**To do:**
Pictures aside, repeat the listing below exactly.

════════════════════

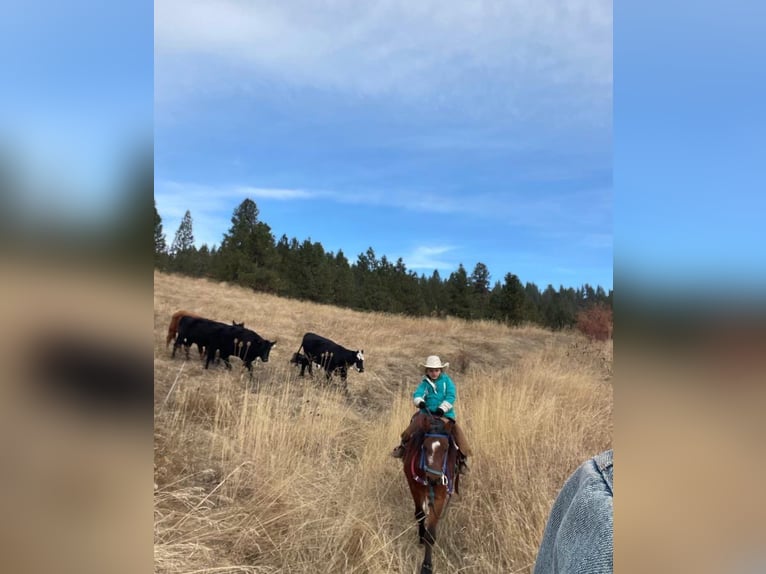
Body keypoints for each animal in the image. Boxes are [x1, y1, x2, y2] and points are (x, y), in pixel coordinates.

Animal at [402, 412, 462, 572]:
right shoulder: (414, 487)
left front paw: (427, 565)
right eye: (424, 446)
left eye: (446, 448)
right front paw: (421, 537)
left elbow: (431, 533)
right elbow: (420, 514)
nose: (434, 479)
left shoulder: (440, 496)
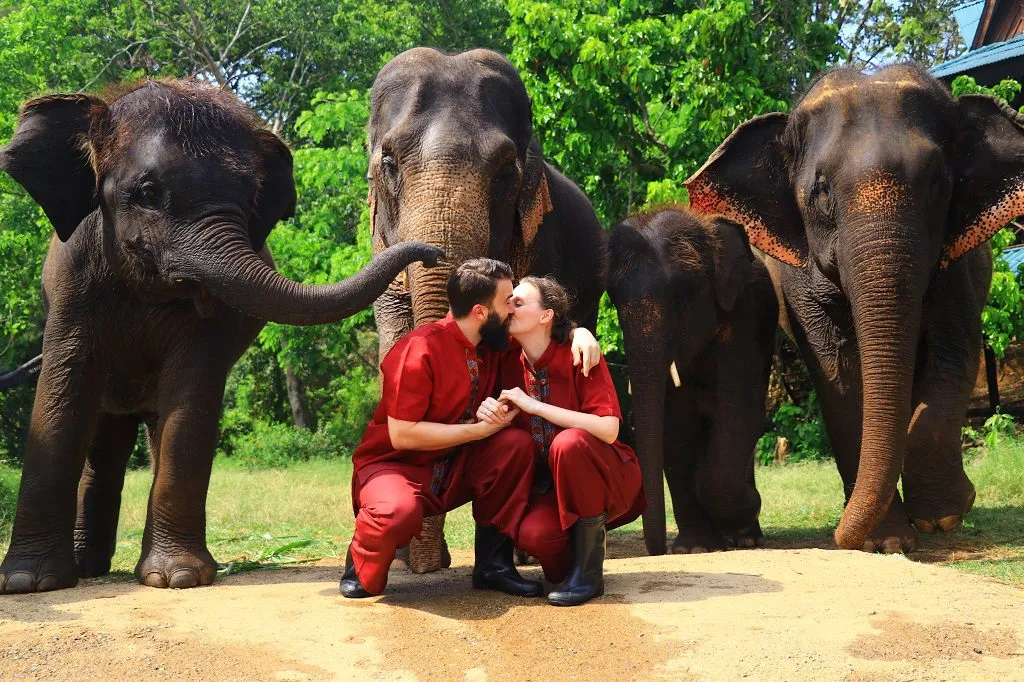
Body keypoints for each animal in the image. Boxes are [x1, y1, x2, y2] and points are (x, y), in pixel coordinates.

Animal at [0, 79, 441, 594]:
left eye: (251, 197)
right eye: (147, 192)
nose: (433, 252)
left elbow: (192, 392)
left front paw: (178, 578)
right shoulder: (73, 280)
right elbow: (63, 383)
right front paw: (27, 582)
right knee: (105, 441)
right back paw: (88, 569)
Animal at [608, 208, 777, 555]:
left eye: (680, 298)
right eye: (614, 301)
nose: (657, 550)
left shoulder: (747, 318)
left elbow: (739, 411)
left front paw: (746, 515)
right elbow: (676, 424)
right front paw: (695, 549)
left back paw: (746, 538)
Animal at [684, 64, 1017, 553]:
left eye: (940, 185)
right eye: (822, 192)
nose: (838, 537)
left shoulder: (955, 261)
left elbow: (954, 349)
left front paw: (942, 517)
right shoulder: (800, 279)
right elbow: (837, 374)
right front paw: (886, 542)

════════════════════

**Output for this exercise:**
Body keypoints for each animal in the image. Boxes are [x1, y1, x2, y2] and points are (x, y), in pixel coordinates.

Animal at [402, 412, 462, 572]:
right shoulder: (414, 487)
left front paw: (427, 565)
right eye: (424, 446)
left eye: (446, 448)
right front paw: (421, 537)
left elbow: (431, 533)
right elbow: (420, 514)
nose: (434, 479)
left shoulder: (440, 496)
Body keypoints for each animal in the image. Boxes are [x1, y1, x2, y2] and points are (x, y), in pixel coordinates.

Animal at [0, 79, 441, 594]:
left eye: (251, 197)
right eye: (147, 192)
nose: (433, 252)
left elbow: (192, 392)
left front paw: (178, 578)
right shoulder: (73, 280)
right elbow: (63, 383)
right front paw: (27, 582)
right knee: (105, 441)
right back paw: (88, 569)
Animal at [608, 208, 777, 555]:
left eye: (680, 298)
right eye: (614, 301)
nose: (657, 550)
left shoulder: (747, 318)
left elbow: (739, 411)
left front paw: (746, 515)
right elbow: (676, 424)
right front paw: (695, 549)
left back paw: (746, 538)
Animal at [684, 64, 1017, 553]:
left eye: (940, 185)
right eye: (822, 192)
nose: (838, 537)
left shoulder: (955, 261)
left elbow: (954, 349)
left front paw: (942, 517)
right shoulder: (800, 279)
right elbow: (837, 374)
right front paw: (886, 542)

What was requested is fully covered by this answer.